Please copy out each line of the entries in which "high" appears.

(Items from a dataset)
•••
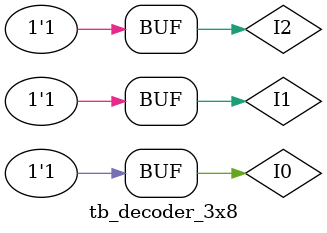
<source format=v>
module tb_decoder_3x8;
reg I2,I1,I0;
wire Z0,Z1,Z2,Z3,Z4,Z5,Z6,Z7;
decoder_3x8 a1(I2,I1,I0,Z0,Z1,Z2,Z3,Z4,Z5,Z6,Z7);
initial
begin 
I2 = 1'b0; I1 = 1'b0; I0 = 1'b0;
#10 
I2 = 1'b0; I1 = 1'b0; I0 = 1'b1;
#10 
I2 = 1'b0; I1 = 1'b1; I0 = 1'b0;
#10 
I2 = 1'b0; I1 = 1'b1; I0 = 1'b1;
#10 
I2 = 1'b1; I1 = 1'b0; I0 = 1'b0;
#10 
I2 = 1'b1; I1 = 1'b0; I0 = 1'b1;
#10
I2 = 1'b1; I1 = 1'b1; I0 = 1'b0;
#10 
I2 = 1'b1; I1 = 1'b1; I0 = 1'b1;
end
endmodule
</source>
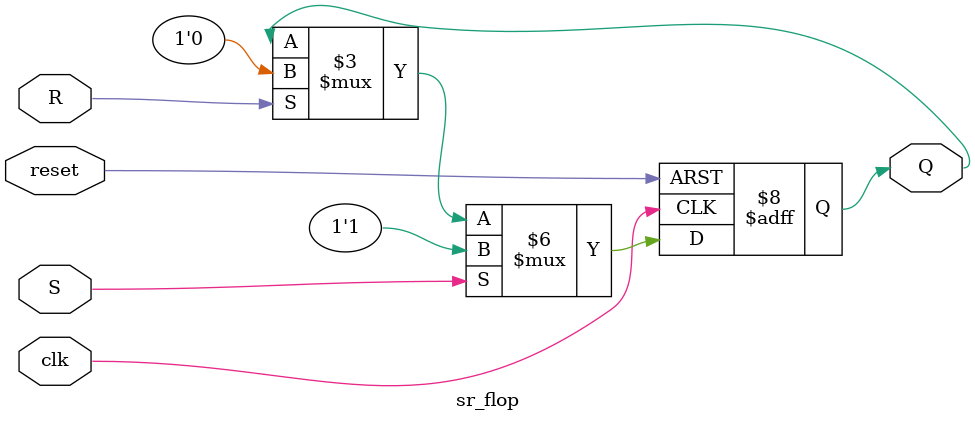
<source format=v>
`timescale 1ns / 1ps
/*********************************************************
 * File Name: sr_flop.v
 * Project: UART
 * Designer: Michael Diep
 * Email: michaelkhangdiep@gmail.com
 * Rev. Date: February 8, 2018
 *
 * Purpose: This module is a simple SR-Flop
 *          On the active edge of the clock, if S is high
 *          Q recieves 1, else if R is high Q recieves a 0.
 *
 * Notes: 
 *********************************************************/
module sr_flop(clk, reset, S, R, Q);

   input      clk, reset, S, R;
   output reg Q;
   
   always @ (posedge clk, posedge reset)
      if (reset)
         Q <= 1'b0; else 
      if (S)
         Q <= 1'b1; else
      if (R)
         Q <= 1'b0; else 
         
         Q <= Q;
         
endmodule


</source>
•••
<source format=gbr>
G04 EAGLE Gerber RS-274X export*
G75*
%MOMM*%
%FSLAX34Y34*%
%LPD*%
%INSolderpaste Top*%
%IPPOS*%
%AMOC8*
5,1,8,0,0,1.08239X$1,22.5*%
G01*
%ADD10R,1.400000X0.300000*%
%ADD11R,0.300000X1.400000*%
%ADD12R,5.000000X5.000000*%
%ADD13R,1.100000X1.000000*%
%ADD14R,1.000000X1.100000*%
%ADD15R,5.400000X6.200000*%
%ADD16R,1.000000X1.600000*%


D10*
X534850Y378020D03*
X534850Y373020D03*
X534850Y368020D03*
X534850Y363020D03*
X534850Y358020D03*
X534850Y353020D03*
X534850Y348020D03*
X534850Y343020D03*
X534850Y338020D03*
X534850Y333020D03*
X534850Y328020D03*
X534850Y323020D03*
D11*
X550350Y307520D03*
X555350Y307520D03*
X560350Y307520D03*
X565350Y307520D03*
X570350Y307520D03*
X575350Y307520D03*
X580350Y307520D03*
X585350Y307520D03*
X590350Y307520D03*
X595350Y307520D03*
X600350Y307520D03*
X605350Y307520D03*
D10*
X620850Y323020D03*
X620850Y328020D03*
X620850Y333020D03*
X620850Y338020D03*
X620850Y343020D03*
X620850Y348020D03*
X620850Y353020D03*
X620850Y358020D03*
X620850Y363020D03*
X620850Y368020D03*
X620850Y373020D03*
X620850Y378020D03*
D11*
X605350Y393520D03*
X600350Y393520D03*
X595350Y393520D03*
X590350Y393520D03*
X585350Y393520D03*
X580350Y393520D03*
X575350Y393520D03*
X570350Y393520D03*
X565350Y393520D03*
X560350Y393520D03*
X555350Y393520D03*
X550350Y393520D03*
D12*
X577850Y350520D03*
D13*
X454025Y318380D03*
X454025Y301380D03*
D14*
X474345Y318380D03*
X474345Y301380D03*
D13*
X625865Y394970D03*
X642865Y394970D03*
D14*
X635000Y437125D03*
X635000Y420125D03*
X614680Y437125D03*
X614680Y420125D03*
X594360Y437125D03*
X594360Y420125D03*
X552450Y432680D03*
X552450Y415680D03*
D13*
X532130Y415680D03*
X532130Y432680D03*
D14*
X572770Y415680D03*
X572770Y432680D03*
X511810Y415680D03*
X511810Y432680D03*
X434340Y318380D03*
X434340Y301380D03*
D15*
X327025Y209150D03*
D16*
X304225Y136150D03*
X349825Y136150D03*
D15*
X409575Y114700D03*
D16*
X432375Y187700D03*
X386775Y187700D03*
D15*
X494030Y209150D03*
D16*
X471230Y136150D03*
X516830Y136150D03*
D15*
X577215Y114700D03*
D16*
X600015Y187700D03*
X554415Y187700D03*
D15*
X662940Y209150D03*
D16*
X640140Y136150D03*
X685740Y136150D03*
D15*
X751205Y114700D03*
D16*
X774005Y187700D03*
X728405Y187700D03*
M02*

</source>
•••
ANSWER TO THIS PROBLEM:
 *          On the active edge of the clock, if S is high
 *          Q recieves 1, else if R is high Q recieves a 0.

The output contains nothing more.